Ghana’s “argumentative tradition” is more literal; in Ghana, everything is debatable!

On 6th November 2021, I appeared on Citi TV’s Big Issues program, where the topic of discussion was Ghana’s “digitalization agenda”, championed by the country’s Vice President, a subject I subsequently wrote about here. In the studio was the Executive Secretary of the Vice President, who also doubles as a Chief in both the Sefwi and Mamprusi areas of Ghana.

A lively debate ensued about a flurry of PR statements from the Vice Presidency touting the national ID card (the “Ghana Card”) as a “e-Passport” due to Ghana’s decision to join the ICAO PKD Network. During the discussion, it became apparent that unnecessary confusion was being created about how the development was a benefit conferred on Ghana because of the Ghana Card, seeing as that misconception is completely untrue. The Ghana Card has no role to play. It is not the card that has been “recognised” but Ghana’s “public key”, which the lay reader can think of as a “highly secure electronic signature”. That key can be embedded in any ID document at all. After the show, I wrote my article and considered the matter closed.

Until I woke up a few days ago to an official Ghana News Agency report splashed across Ghana’s media networks that ICAO has “recognized the Ghana Card as an e-Passport”. The subsequent rebuttal of this bizarre and incoherent claim by ICAO itself did nothing to quieten the controversy. Debate continues on social media even now, with government affiliates still pushing the narrative of the “Ghana Card having become an e-Passport” and opposition activists having a field day with the ICAO statement.

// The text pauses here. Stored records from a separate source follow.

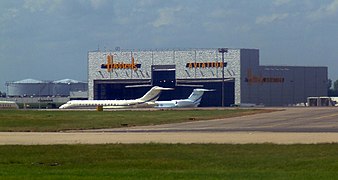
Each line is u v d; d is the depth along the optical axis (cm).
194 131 18100
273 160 10044
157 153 11250
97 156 10906
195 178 7812
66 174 8188
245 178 7825
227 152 11250
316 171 8712
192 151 11475
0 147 12381
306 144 12269
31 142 13888
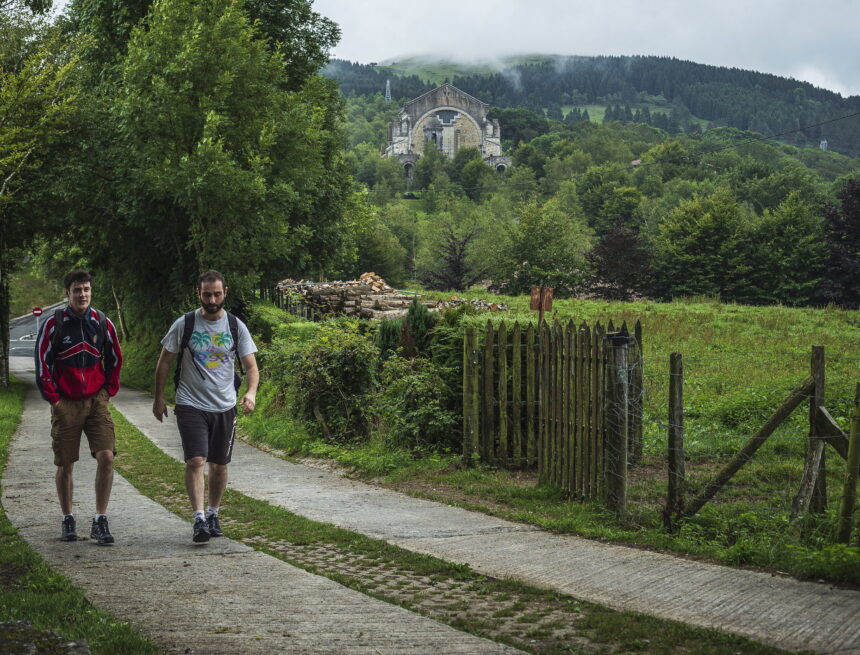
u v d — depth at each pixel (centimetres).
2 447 1366
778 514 700
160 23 2678
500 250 7875
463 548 648
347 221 4656
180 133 2731
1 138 2417
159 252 3400
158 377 657
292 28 3588
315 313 2731
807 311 3472
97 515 651
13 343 6794
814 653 378
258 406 1692
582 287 7488
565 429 862
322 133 3138
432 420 1123
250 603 473
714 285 8194
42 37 2833
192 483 648
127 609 458
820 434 627
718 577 540
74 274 648
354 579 545
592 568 574
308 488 981
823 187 15225
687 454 1041
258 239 2864
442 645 397
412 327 1288
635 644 400
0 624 356
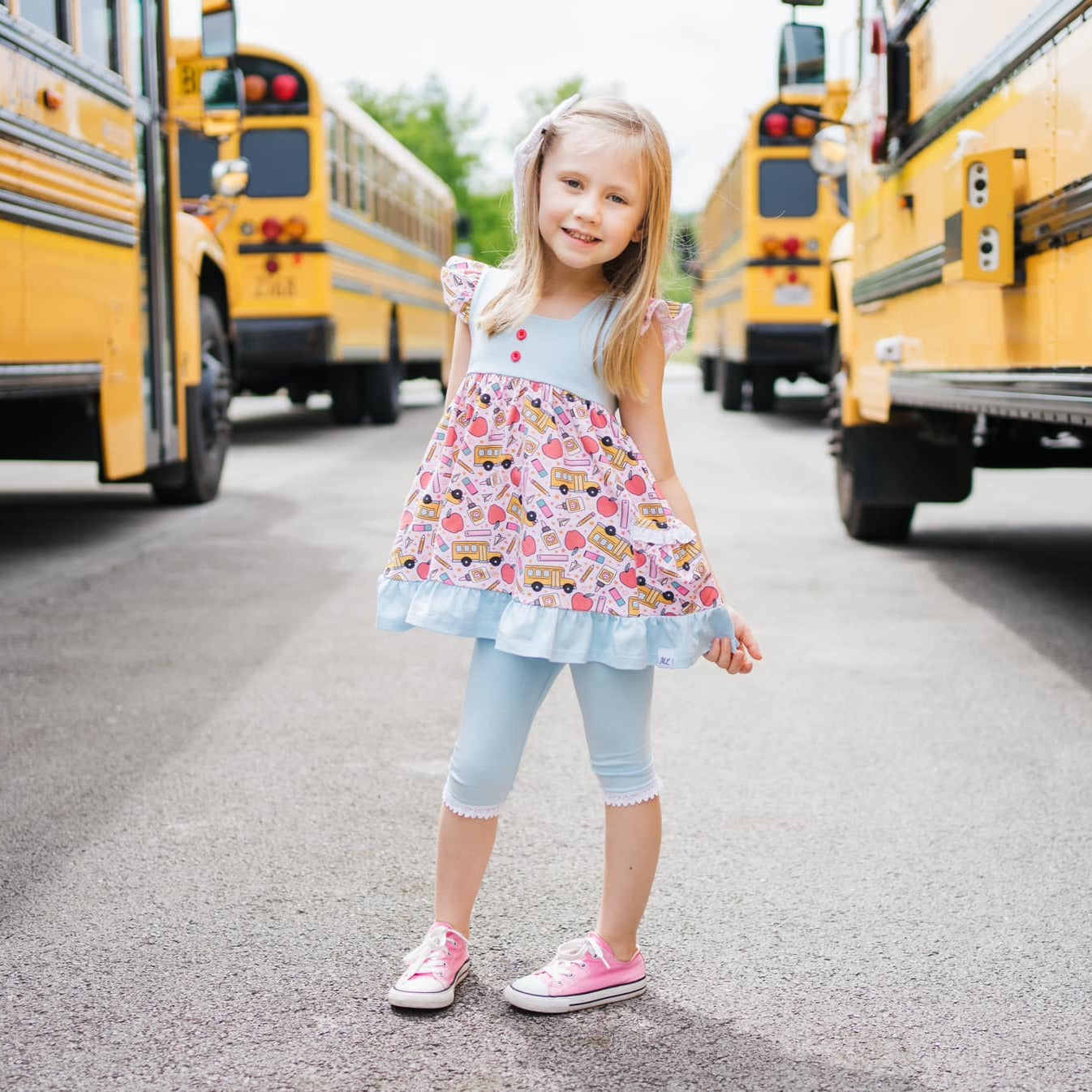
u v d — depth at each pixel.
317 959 2.51
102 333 6.07
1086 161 3.50
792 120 13.82
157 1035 2.23
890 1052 2.19
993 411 4.38
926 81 5.13
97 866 2.93
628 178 2.20
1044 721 3.99
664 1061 2.16
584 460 2.25
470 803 2.35
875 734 3.88
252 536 7.14
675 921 2.68
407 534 2.31
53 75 5.40
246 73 11.96
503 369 2.28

But what makes this a uniquely Ghanaian contrived controversy?

Because, first of all, no country in Africa that has joined the ICAO PKD network has succeeded in transforming it into a high-stakes, high-octane, political jamboree. See the list below.

List of African PKD Participants

Nigeria has been a member of the PKD network for more than a decade, but I don’t recall seeing a single episode of government-opposition tussle over what this means. In each of the African countries that have chosen to publish their public keys in the ICAO directory and comply with the smart chip standards that make verification of the public key possible by the other 79 countries that are part of the process, the whole endeavour has been treated as an obscure technical development.

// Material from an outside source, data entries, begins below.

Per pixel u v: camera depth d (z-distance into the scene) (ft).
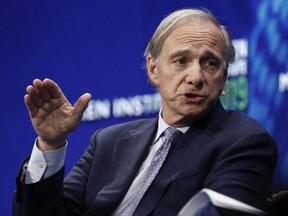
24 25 26.63
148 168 13.03
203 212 8.04
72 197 13.69
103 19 26.96
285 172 28.58
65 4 26.73
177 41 12.98
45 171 12.45
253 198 11.93
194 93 12.80
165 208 12.34
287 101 28.76
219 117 13.23
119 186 13.20
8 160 26.91
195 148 12.78
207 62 12.93
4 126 26.86
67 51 26.78
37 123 12.31
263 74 28.32
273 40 28.58
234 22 27.91
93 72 26.89
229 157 12.35
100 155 14.08
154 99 26.58
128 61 27.07
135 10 27.12
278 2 28.71
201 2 27.58
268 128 28.40
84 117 26.68
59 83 26.73
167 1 27.30
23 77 26.66
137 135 14.08
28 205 12.38
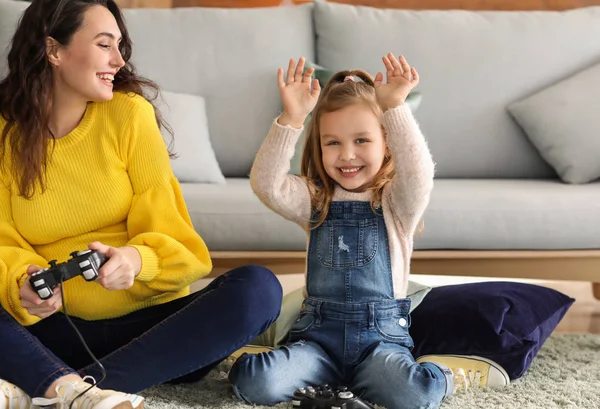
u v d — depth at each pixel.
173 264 1.72
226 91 2.99
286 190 1.91
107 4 1.80
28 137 1.73
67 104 1.79
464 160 2.97
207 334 1.67
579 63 3.02
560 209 2.44
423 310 2.07
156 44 3.01
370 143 1.86
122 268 1.58
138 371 1.64
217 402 1.75
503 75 3.00
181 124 2.79
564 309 2.15
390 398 1.72
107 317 1.78
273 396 1.72
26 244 1.79
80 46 1.72
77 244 1.80
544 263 2.46
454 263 2.45
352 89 1.88
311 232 1.92
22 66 1.74
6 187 1.78
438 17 3.07
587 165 2.77
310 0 3.56
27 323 1.69
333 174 1.88
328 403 1.63
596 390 1.87
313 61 3.08
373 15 3.08
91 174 1.77
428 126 2.97
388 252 1.87
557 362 2.11
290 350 1.77
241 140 2.96
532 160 2.97
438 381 1.72
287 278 2.99
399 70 1.81
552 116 2.84
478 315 2.00
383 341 1.82
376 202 1.88
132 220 1.79
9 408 1.49
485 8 3.52
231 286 1.69
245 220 2.42
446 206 2.43
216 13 3.07
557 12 3.12
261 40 3.03
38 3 1.74
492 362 1.94
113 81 1.85
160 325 1.68
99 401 1.42
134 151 1.79
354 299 1.83
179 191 1.83
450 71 2.99
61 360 1.68
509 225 2.43
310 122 1.97
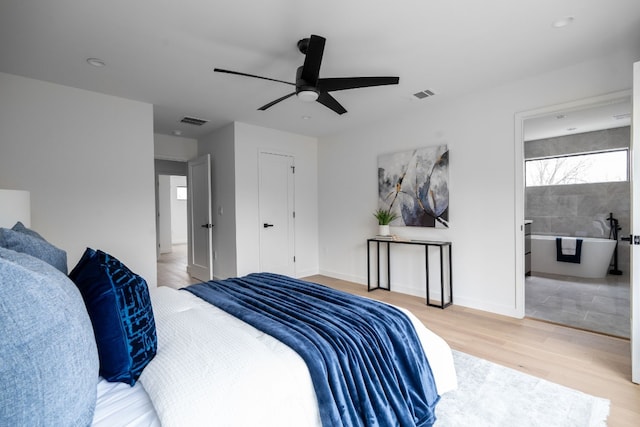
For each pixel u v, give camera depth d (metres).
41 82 2.98
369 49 2.46
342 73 2.88
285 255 5.03
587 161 5.32
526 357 2.35
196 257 5.32
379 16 2.04
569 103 2.81
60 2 1.87
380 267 4.49
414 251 4.07
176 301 1.73
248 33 2.23
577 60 2.69
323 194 5.34
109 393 1.00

Joining the ICAO PKD simply means that other countries in the network can confirm that the “electronic signature” on documents issued by a joining government are genuine. This process itself has got nothing to do with e-Passport functionalities per se, which are about encoding the principal information of the traveler (including biometrics) in electronic format and the acceptance of the document in which the electronic information is embedded. India has been a participant of the PKD since 2009 but it is only now about to add e-Passport functionality to all its passports (some Indian officials have had e-Passports since 2008).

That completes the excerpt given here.